Document section:
+++

Ninety-nine percent of the species to live on Earth are extinct. Meteors. Over-hunting. Low sex drive. Extinction has taken many forms over the years, but the uncontested winner is habitat loss. Enter the modern Lake Tahoe ski bum. Shackled with an incompatible ratio between median income and median home price, the modern ski bum’s diminishing habitat is fueling an extinction that could mean the end of the ski town as we know it. (At least low sex drive isn’t the issue.)
The caveat to calling out extinction in this case, however, is defining the culture that is threatened. A bum is commonly viewed as existing on society’s periphery; their time spent goes by relatively unnoticed. But in ski towns this has never been the case. Here, the ski bum has always been the protagonist, a cultural icon exemplifying the reason we all shovel our way through Sierra winters and make the sacrifices necessary to live in a mountain town. But are we losing this unspoken hero? As ski towns become increasingly gentrified, the ski bum has two choices common in the natural world: disappear, or adapt and evolve. To find out which, we spoke with a handful of local icons to define this endangered culture, and how it’s holding on.
Meet our experts.
Rick Sylvester, The Legend
When I first asked Rick Sylvester (Does the name Sylvester’s Slot ring a bell?) what makes a ski bum, he said he couldn’t quite put a finger on it. After about an hour of spinning yarns about his days back at Squaw during the ’60s and ’70s, he landed on a quote by the famous tightrope walker Karl Wallenda: “Walking the line is living, everything else is waiting,” Sylvester said, laughing. “That’s the ski bum mentality.”
Sylvester started skiing in his last year of high school in 1959/60, tripping up into the mountains from his home in Beverly Hills, and later taking some of his first lessons at Sugar Bowl from Jim McConkey, Shane McConkey’s father. After Sylvester graduated from UC Berkeley, it was climbing that originally shaped his life. His roots in the “ski bum” lifestyle developed from the time he spent in Camp 4 during Yosemite’s golden years. “I’d get disabused of my notions that climbers were the last of the romantic heroes; we’re dirtbags,” said Sylvester. “The term came out of Camp 4, and I was among the dirtiest and most disheveled.”

+++

Exercises to complete:
[1] In the ski bum article, shorten the paragraph that begins "Sylvester started skiing in his last year of high school" or turn it into a list, keeping its main facts.
[2] Print a passage from the ski bum article word for word, starting with "Ninety-nine percent of" and going on through "isn’t the issue.)".

Source data:
+++

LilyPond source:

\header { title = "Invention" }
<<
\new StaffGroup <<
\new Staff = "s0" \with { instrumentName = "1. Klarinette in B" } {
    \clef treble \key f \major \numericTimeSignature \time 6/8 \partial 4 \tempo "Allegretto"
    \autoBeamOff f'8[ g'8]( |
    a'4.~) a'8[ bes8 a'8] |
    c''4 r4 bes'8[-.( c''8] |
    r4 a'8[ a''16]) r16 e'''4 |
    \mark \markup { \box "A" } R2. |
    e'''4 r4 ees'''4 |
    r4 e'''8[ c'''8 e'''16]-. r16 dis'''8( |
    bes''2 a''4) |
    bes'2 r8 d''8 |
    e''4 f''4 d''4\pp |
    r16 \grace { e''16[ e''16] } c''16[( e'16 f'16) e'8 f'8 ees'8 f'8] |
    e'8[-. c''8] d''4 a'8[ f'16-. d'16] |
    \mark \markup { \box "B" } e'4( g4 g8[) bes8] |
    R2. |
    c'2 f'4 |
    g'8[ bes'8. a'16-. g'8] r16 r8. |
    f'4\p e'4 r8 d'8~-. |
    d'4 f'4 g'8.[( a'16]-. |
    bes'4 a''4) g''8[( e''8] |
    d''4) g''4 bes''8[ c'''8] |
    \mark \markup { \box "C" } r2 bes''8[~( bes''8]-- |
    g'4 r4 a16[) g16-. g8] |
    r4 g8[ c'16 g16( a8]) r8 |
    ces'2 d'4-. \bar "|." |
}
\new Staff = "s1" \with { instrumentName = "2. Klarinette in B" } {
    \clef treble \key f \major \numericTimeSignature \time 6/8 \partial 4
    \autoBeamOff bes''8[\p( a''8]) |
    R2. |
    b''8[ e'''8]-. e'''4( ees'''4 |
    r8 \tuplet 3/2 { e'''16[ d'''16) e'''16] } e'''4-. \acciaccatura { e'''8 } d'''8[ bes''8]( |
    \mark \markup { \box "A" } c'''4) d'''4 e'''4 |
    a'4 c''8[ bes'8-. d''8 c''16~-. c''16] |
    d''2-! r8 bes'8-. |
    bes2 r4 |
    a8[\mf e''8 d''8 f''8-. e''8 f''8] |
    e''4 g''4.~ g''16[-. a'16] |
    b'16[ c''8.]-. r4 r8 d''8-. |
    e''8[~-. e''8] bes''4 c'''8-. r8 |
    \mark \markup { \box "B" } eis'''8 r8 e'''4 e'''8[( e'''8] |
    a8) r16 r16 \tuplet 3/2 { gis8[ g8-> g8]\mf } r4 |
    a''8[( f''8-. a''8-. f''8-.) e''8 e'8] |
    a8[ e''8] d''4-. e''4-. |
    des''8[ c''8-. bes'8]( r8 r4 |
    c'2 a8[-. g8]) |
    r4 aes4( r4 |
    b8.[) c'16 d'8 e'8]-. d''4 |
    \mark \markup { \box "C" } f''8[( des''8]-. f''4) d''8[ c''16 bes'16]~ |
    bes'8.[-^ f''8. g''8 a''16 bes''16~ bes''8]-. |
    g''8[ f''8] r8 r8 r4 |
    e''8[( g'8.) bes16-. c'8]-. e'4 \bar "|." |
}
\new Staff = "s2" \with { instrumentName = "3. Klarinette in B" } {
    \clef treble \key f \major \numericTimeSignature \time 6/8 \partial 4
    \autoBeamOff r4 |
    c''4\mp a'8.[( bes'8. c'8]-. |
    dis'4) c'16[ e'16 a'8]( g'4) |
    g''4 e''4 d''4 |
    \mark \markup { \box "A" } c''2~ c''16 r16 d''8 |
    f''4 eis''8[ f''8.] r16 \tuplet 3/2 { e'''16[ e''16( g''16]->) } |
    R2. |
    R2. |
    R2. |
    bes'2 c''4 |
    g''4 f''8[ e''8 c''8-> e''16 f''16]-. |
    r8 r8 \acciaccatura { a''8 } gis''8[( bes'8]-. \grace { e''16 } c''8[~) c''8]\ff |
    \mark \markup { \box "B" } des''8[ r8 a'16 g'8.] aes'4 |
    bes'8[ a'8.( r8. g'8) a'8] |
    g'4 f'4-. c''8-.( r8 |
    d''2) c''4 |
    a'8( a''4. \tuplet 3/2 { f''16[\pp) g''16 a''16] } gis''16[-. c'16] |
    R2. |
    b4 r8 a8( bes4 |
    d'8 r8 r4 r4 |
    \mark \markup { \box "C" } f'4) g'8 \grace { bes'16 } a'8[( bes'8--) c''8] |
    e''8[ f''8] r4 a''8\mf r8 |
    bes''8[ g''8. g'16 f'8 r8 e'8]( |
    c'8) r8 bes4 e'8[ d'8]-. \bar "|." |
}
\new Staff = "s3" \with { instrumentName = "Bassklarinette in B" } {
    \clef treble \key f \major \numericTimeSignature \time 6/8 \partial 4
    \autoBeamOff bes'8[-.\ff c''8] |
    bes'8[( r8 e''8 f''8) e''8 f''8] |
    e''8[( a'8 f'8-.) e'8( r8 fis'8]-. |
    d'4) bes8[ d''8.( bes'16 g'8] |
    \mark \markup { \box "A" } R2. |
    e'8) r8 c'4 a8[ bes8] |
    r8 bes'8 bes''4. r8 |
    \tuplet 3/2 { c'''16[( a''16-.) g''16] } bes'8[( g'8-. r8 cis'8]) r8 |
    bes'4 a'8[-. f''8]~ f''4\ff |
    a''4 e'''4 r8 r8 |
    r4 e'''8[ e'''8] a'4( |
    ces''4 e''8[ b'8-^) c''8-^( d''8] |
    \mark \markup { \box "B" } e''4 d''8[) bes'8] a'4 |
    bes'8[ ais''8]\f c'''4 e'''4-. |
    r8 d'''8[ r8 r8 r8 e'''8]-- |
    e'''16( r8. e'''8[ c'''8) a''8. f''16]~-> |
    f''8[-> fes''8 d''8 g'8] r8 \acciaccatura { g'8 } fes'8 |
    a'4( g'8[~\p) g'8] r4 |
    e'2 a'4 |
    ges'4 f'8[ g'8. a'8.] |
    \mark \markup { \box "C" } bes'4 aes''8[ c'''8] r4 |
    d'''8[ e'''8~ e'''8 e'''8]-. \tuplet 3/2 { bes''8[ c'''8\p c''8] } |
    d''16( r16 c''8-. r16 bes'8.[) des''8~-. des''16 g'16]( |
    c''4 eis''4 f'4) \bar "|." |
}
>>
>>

+++

Answers by task:
[1]
- Sylvester began skiing in his final year of high school, 1959/60, traveling to the mountains from his Beverly Hills home.
- He took some of his first lessons at Sugar Bowl from Jim McConkey, Shane McConkey's father.
- After graduating from UC Berkeley, climbing first shaped his life.
- His "ski bum" roots grew from his time in Camp 4 during Yosemite's golden years.
- He says he dropped the idea that climbers were the last romantic heroes because they're "dirtbags." That term came out of Camp 4, and he counts himself among the dirtiest and most disheveled.

[2]
Ninety-nine percent of the species to live on Earth are extinct. Meteors. Over-hunting. Low sex drive. Extinction has taken many forms over the years, but the uncontested winner is habitat loss. Enter the modern Lake Tahoe ski bum. Shackled with an incompatible ratio between median income and median home price, the modern ski bum’s diminishing habitat is fueling an extinction that could mean the end of the ski town as we know it. (At least low sex drive isn’t the issue.)